• [Directions]
1. In the text on Robin Crutchfield and Dark Day, rewrite the part between "Crutchfield resumed Dark" and "become known for.", inclusive, substituting "one-man project" for "solo act".
2. In the text on Robin Crutchfield and Dark Day, who joined Crutchfield as original members of DNA?
3. Continue the text on Robin Crutchfield and Dark Day from the point where it stops.

• [Text for analysis]
----

Dark Day

Dark Day

  • 1979

  • NYC

  • Robin Crutchfield

Crutchfield moved to New York in the mid 1970s. He was a performance artist before becoming an original member of the seminal No Wave band DNA with Arto Lindsay and Ikue Mori. He played keyboards in the first version of the band until leaving to form his own group in 1979. His band, Dark Day, explored wide varieties of keyboard and synthesizer textures and went through several lineup changes. Towards the end of the band’s existence, Crutchfield explored a style somewhat reminiscent of European medieval and baroque music.
Crutchfield resumed Dark Day as a solo act in the late 1990s, returning to a familiar electronic sound but with a noticeable natural progression. The albums that followed saw his music turn away from the cold synthesizer textures he’d become known for.
In early 2002, after a twenty year hiatus, Crutchfield resumed both painting and writing. His work centered around fairy tales and his music changed to reflect this. By the summer of 2002, Crutchfield had exhibited both his new images and words at a gallery show and furthered his explorations musically.
In 2008, Marc Masters, a contributing writer for The Wire magazine, published his book, entitled No Wave. The book, which as its name implies, focuses solely on the No Wave scene, features many sections on both DNA and Dark Day, as well as performance and promotional photographs of Crutchfield from that time period.

----

• [Entries supplied]
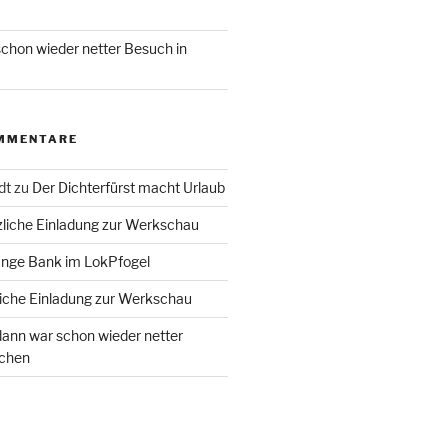
chon wieder netter Besuch in
MMENTARE
dt
zu
Der Dichterfürst macht Urlaub
liche Einladung zur Werkschau
ange Bank im LokPfogel
iche Einladung zur Werkschau
ann war schon wieder netter
chen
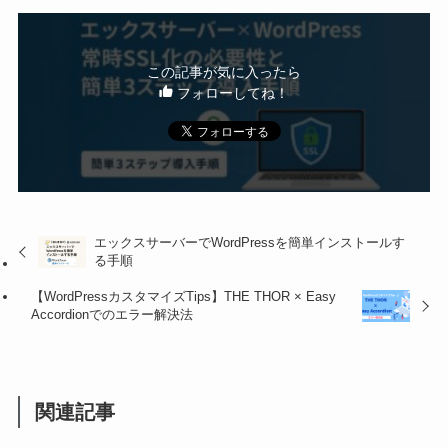
この記事が気に入ったら
フォローしてね！
エックスサーバーでWordPressを簡単インストールす
る手順
【WordPressカスタマイズTips】THE THOR × Easy
Accordionでのエラー解決法
関連記事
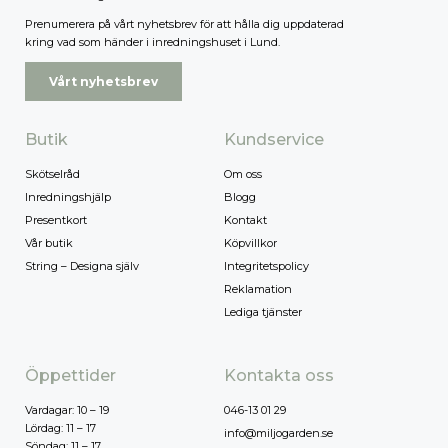
Prenumerera på vårt nyhetsbrev för att hålla dig uppdaterad
kring vad som händer i inredningshuset i Lund.
Vårt nyhetsbrev
Butik
Kundservice
Skötselråd
Om oss
Inredningshjälp
Blogg
Presentkort
Kontakt
Vår butik
Köpvillkor
String – Designa själv
Integritetspolicy
Reklamation
Lediga tjänster
Öppettider
Kontakta oss
Vardagar: 10 – 19
046-13 01 29
Lördag: 11 – 17
info@miljogarden.se
Söndag: 11 – 17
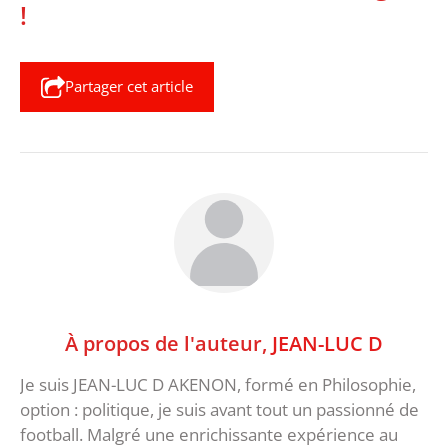
!
Partager cet article
À propos de l'auteur,
JEAN-LUC D
Je suis JEAN-LUC D AKENON, formé en Philosophie,
option : politique, je suis avant tout un passionné de
football. Malgré une enrichissante expérience au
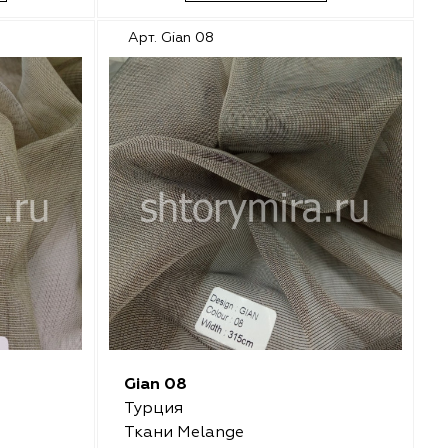
Арт. Gian 08
Gian 08
Турция
Ткани Melange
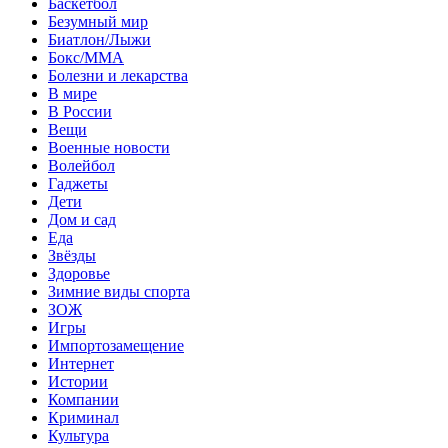
Баскетбол
Безумный мир
Биатлон/Лыжи
Бокс/MMA
Болезни и лекарства
В мире
В России
Вещи
Военные новости
Волейбол
Гаджеты
Дети
Дом и сад
Еда
Звёзды
Здоровье
Зимние виды спорта
ЗОЖ
Игры
Импортозамещение
Интернет
Истории
Компании
Криминал
Культура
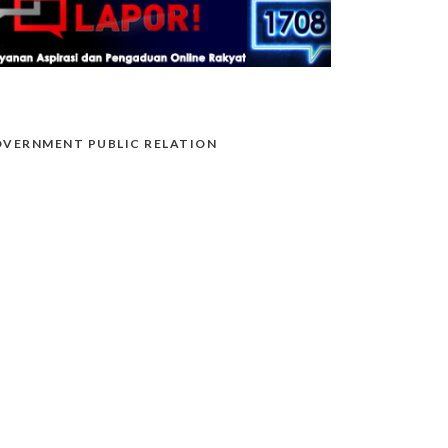
VERNMENT PUBLIC RELATION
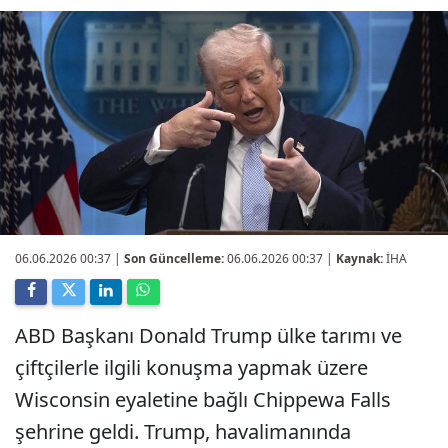
06.06.2026 00:37
|
Son Güncelleme:
06.06.2026 00:37 |
Kaynak:
İHA
ABD Başkanı Donald Trump ülke tarımı ve
çiftçilerle ilgili konuşma yapmak üzere
Wisconsin eyaletine bağlı Chippewa Falls
şehrine geldi. Trump, havalimanında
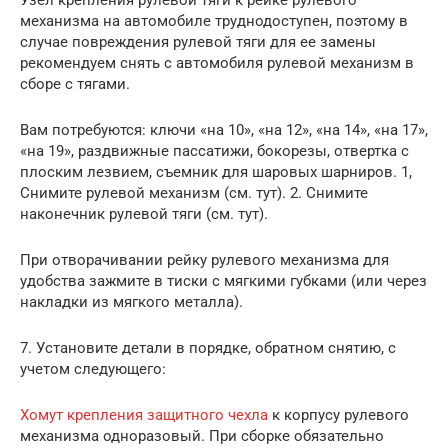
Узел крепления рулевой тяги к рейке рулевого
механизма на автомобиле труднодоступен, поэтому в
случае повреждения рулевой тяги для ее замены
рекомендуем снять с автомобиля рулевой механизм в
сборе с тягами.
Вам потребуются: ключи «на 10», «на 12», «на 14», «на 17»,
«на 19», раздвижные пассатижи, бокорезы, отвертка с
плоским лезвием, съемник для шаровых шарниров. 1,
Снимите рулевой механизм (см. тут). 2. Снимите
наконечник рулевой тяги (см. тут).
При отворачивании рейку рулевого механизма для
удобства зажмите в тиски с мягкими губками (или через
накладки из мягкого металла).
7. Установите детали в порядке, обратном снятию, с
учетом следующего:
Хомут крепления защитного чехла
к корпусу рулевого
механизма одноразовый. При сборке обязательно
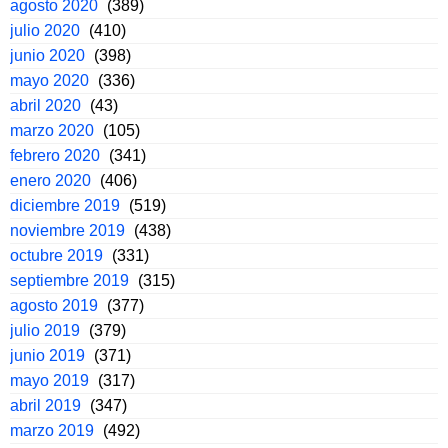
agosto 2020
(389)
julio 2020
(410)
junio 2020
(398)
mayo 2020
(336)
abril 2020
(43)
marzo 2020
(105)
febrero 2020
(341)
enero 2020
(406)
diciembre 2019
(519)
noviembre 2019
(438)
octubre 2019
(331)
septiembre 2019
(315)
agosto 2019
(377)
julio 2019
(379)
junio 2019
(371)
mayo 2019
(317)
abril 2019
(347)
marzo 2019
(492)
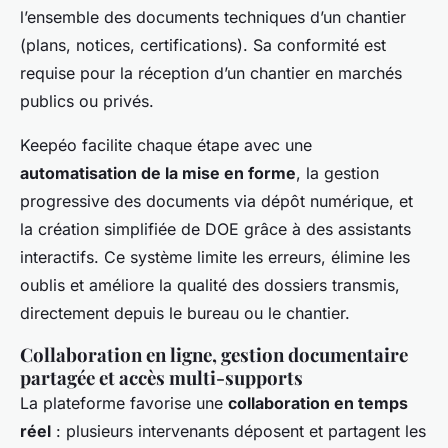
l’ensemble des documents techniques d’un chantier
(plans, notices, certifications). Sa conformité est
requise pour la réception d’un chantier en marchés
publics ou privés.
Keepéo facilite chaque étape avec une
automatisation de la mise en forme
, la gestion
progressive des documents via dépôt numérique, et
la création simplifiée de DOE grâce à des assistants
interactifs. Ce système limite les erreurs, élimine les
oublis et améliore la qualité des dossiers transmis,
directement depuis le bureau ou le chantier.
Collaboration en ligne, gestion documentaire
partagée et accès multi-supports
La plateforme favorise une
collaboration en temps
réel
: plusieurs intervenants déposent et partagent les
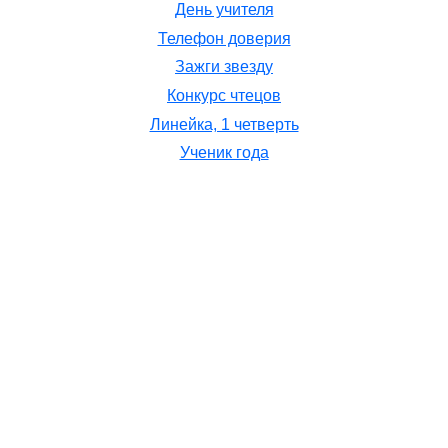
День учителя
Телефон доверия
Зажги звезду
Конкурс чтецов
Линейка, 1 четверть
Ученик года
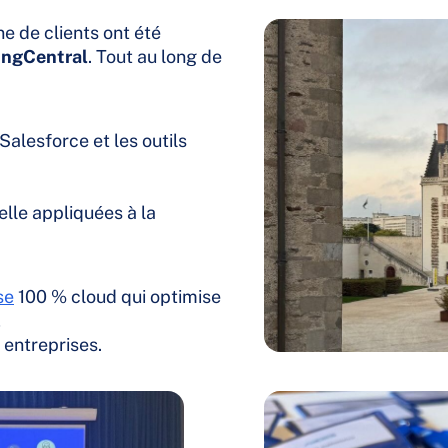
e de clients ont été
ingCentral
. Tout au long de
alesforce et les outils
ielle appliquées à la
se
100 % cloud qui optimise
,
 entreprises.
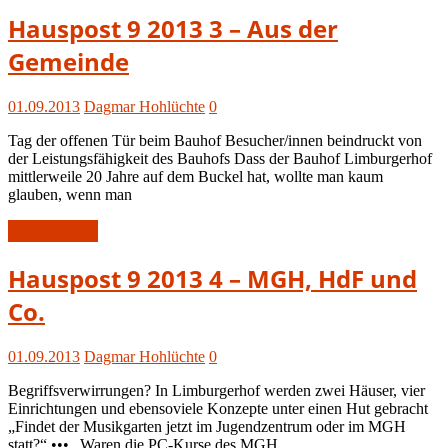
Hauspost
Hauspost 9 2013 3 – Aus der
9-
Gemeinde
2013
01.09.2013
Dagmar Hohlüchte
0
Tag der offenen Tür beim Bauhof Besucher/innen beindruckt von
der Leistungsfähigkeit des Bauhofs Dass der Bauhof Limburgerhof
mittlerweile 20 Jahre auf dem Buckel hat, wollte man kaum
glauben, wenn man
Weiterlesen
Hauspost
Hauspost 9 2013 4 – MGH, HdF und
9-
Co.
2013
01.09.2013
Dagmar Hohlüchte
0
Begriffsverwirrungen? In Limburgerhof werden zwei Häuser, vier
Einrichtungen und ebensoviele Konzepte unter einen Hut gebracht
„Findet der Musikgarten jetzt im Jugendzentrum oder im MGH
statt?“ ••• „Waren die PC-Kurse des MGH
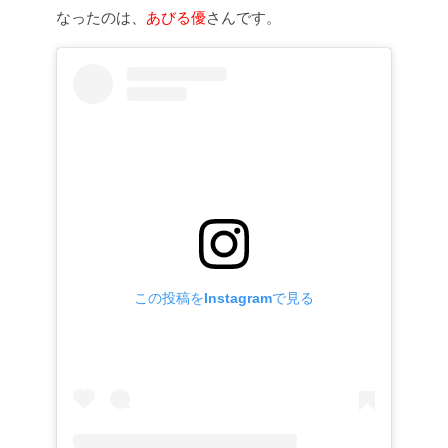
なったのは、
あびる優
さんです。
この投稿をInstagramで見る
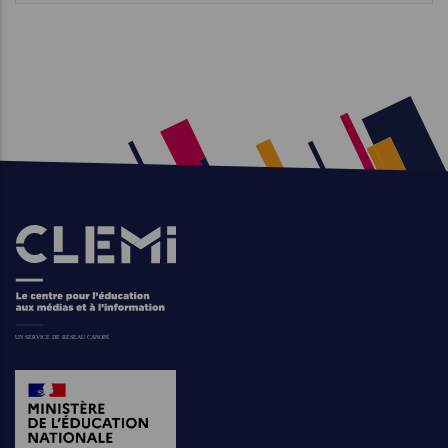
Images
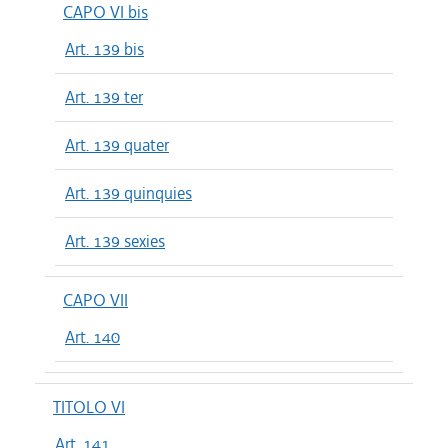
CAPO VI bis
Art. 139 bis
Art. 139 ter
Art. 139 quater
Art. 139 quinquies
Art. 139 sexies
CAPO VII
Art. 140
TITOLO VI
Art. 141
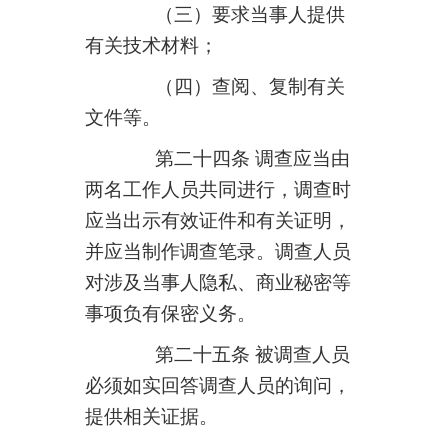
（三）要求当事人提供
有关技术材料；
（四）查阅、复制有关
文件等。
第二十四条 调查应当由
两名工作人员共同进行，调查时
应当出示有效证件和有关证明，
并应当制作调查笔录。调查人员
对涉及当事人隐私、商业秘密等
事项负有保密义务。
第二十五条 被调查人员
必须如实回答调查人员的询问，
提供相关证据。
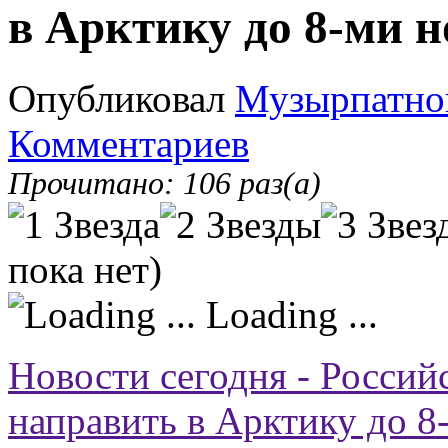
в Арктику до 8-ми 
Опубликовал
Музырпатно
Комментариев
Прочитано: 106 раз(а)
пока нет)
Loading ...
Новости сегодня - Россий
направить в Арктику до 8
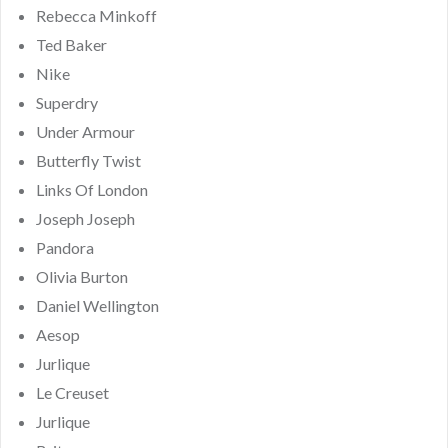
Rebecca Minkoff
Ted Baker
Nike
Superdry
Under Armour
Butterfly Twist
Links Of London
Joseph Joseph
Pandora
Olivia Burton
Daniel Wellington
Aesop
Jurlique
Le Creuset
Jurlique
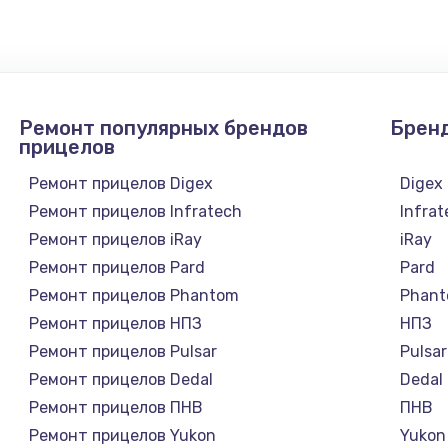
1300 руб.
Заказ
1200 руб.
Заказ
Ремонт популярных брендов
Брен
1500 руб.
Заказ
прицелов
Ремонт прицелов Digex
Digex
а
2500 руб.
Заказ
Ремонт прицелов Infratech
Infra
Ремонт прицелов iRay
iRay
1300 руб.
Заказ
Ремонт прицелов Pard
Pard
Ремонт прицелов Phantom
Phan
900 руб.
Заказ
Ремонт прицелов НПЗ
НПЗ
Ремонт прицелов Pulsar
Pulsar
онтаж
1300 руб.
Заказ
Ремонт прицелов Dedal
Dedal
Ремонт прицелов ПНВ
ПНВ
1400 руб.
Заказ
Ремонт прицелов Yukon
Yukon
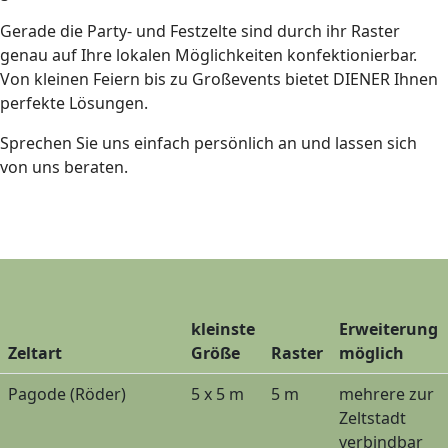
Gerade die Party- und Festzelte sind durch ihr Raster
genau auf Ihre lokalen Möglichkeiten konfektionierbar.
Von kleinen Feiern bis zu Großevents bietet DIENER Ihnen
perfekte Lösungen.
Sprechen Sie uns einfach persönlich an und lassen sich
von uns beraten.
kleinste
Erweiterung
Zeltart
Größe
Raster
möglich
Pagode
(Röder)
5 x 5 m
5 m
mehrere zur
Zeltstadt
verbindbar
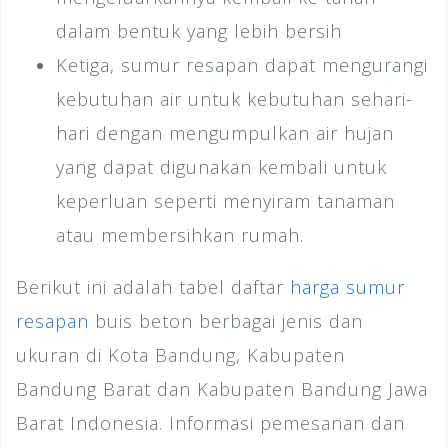
dalam bentuk yang lebih bersih
Ketiga, sumur resapan dapat mengurangi
kebutuhan air untuk kebutuhan sehari-
hari dengan mengumpulkan air hujan
yang dapat digunakan kembali untuk
keperluan seperti menyiram tanaman
atau membersihkan rumah.
Berikut ini adalah tabel daftar
harga sumur
resapan
buis beton berbagai jenis dan
ukuran di Kota Bandung, Kabupaten
Bandung Barat dan Kabupaten Bandung Jawa
Barat Indonesia. Informasi pemesanan dan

----

• [Answers for this exercise]
1.
Crutchfield resumed Dark Day as a one-man project in the late 1990s, returning to a familiar electronic sound but with a noticeable natural progression. The albums that followed saw his music turn away from the cold synthesizer textures he’d become known for.

2. Arto Lindsay and Ikue Mori.

3.
As of 2009, Robin has worked with noted independent label Important Records to release his fourth CD of harp/drone folk music entitled The Hidden Folk, which has received rave reviews from both critics and fellow contemporaries such as Kurt Weisman, and Thurston Moore.[5] In late 2009 Crutchfield decided to enter the publishing world with a short book entitled Eleven Faerie Tales. Expanding his world of faeries from music into the written word, Robin used the creation of these fairy tales as a kind of therapy, to best express the emotions he had felt dealing with particularly difficult relationships or friendships over the years. These eleven tales deal with what it means to be a person, living through all the ups and downs of love, while trying to get to the very heart of what makes up our lives.